Plutarco, Convivio dei sette sapienti, VI, 5: “Penso che tu ricordi cosa ha detto Aristotele intorno alle pietre e ai pezzi di metallo che gettati nell’acqua la raffreddano e la congelano”;   VI, 6: “Come anche la paglia posta attorno delicatamente per la sua leggerezza non indebolisce la massa di ghiaccio; altre volte [la paglia] è fitta e spessa sì da respingere il calore dell’aria e non permettere al freddo della neve di disperdersi”.

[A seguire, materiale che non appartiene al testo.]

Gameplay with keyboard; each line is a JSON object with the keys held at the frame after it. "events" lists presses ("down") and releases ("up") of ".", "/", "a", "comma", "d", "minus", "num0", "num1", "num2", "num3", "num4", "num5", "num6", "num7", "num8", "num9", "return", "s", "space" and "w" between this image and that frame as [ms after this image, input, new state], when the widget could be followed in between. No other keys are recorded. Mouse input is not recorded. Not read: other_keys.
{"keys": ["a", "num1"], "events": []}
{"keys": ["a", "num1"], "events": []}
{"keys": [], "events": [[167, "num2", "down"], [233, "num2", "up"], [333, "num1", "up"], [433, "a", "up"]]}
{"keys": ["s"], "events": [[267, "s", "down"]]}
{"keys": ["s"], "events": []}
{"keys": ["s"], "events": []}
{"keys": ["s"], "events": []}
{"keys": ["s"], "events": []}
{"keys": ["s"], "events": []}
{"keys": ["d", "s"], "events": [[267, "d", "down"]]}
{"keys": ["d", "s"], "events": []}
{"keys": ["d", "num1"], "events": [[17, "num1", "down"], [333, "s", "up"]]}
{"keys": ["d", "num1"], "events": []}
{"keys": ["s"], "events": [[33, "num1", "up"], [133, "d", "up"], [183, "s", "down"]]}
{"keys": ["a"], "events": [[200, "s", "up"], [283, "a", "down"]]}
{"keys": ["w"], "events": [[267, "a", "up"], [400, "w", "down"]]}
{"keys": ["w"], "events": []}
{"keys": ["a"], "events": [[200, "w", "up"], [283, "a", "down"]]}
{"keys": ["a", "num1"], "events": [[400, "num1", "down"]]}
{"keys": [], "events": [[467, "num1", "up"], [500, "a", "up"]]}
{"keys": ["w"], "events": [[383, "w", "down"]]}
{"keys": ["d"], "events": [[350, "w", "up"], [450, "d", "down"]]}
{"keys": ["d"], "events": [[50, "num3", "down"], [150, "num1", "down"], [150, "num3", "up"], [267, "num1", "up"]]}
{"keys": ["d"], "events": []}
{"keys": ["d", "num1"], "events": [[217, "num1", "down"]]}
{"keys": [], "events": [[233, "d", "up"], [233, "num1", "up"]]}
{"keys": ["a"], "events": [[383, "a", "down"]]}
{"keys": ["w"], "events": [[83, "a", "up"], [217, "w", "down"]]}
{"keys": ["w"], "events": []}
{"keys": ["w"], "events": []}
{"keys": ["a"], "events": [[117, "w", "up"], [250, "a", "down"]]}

Ricordo che fino a tutta la metà del secolo scorso l’unica possibilità di preparare bevande fresche era offerta dal blocco di ghiaccio (la produzione del ghiaccio artificiale era iniziata un secolo prima) e la parte (il blocco intero costava troppo per chi, anche allora, non era un evasore…) acquistata veniva avvolta in un panno, collocata in una cassa e ricoperta di paglia per ritardarne la liquefazione. Sul potere isolante della paglia vedi più avanti anche la testimonianza di Seneca. Un rito era poi, specialmente per noi ragazzini, il movimento di quella specie di pialla usata per raschiare da quel pezzo, con movimenti rapidi per motivi facilmente intuibili,  scaglie con cui preparare granite senza tante scelte nel loro gusto: caffé per gli adulti, limone per noi. Gli adulti maschi (per le femmine sarebbe stato perdizione…), poi, a Nardò potevano gustarle così preparate nella sua rivendita di ghiaccio ed altro dal mitico Pippinu Giuranna.

2)

Plinio il Vecchio (I secolo d. C), Naturalis historia, XIX, 19: “La natura aveva creato gli asparagi selvatici perché chiunque li raccogliesse qua e là; ecco che ora si vedono asparagi coltivati e a Ravenna tre pesano una libbra. Prodigi del ventre! Sarebbe strano che non fosse lecito al bestiame pascersi di cardi, eppure non è permesso alla plebe. Si separano pure le acque e gli stessi elementi della natura sono resi differenti  dalla potenza del denaro. C’è chi beve la neve, chi il ghiaccio e trasforma in piacere della gola i fastidi dei monti. Si conserva il freddo per il caldo e si trova il modo perché la neve rinfreschi nei mesi  caldi. Altri fanno bollire l’acqua e subito dopo la fanno ghiacciare. Così l’uomo non ha nulla che piaccia alla natura”; XXXI, 23: “Fu un’invenzione dell’imperatore Nerone far bollire l’acqua e posta in un vaso di vetro farla raffreddare nella neve. Così il piacere del freddo si ottiene senza i difetti della neve”.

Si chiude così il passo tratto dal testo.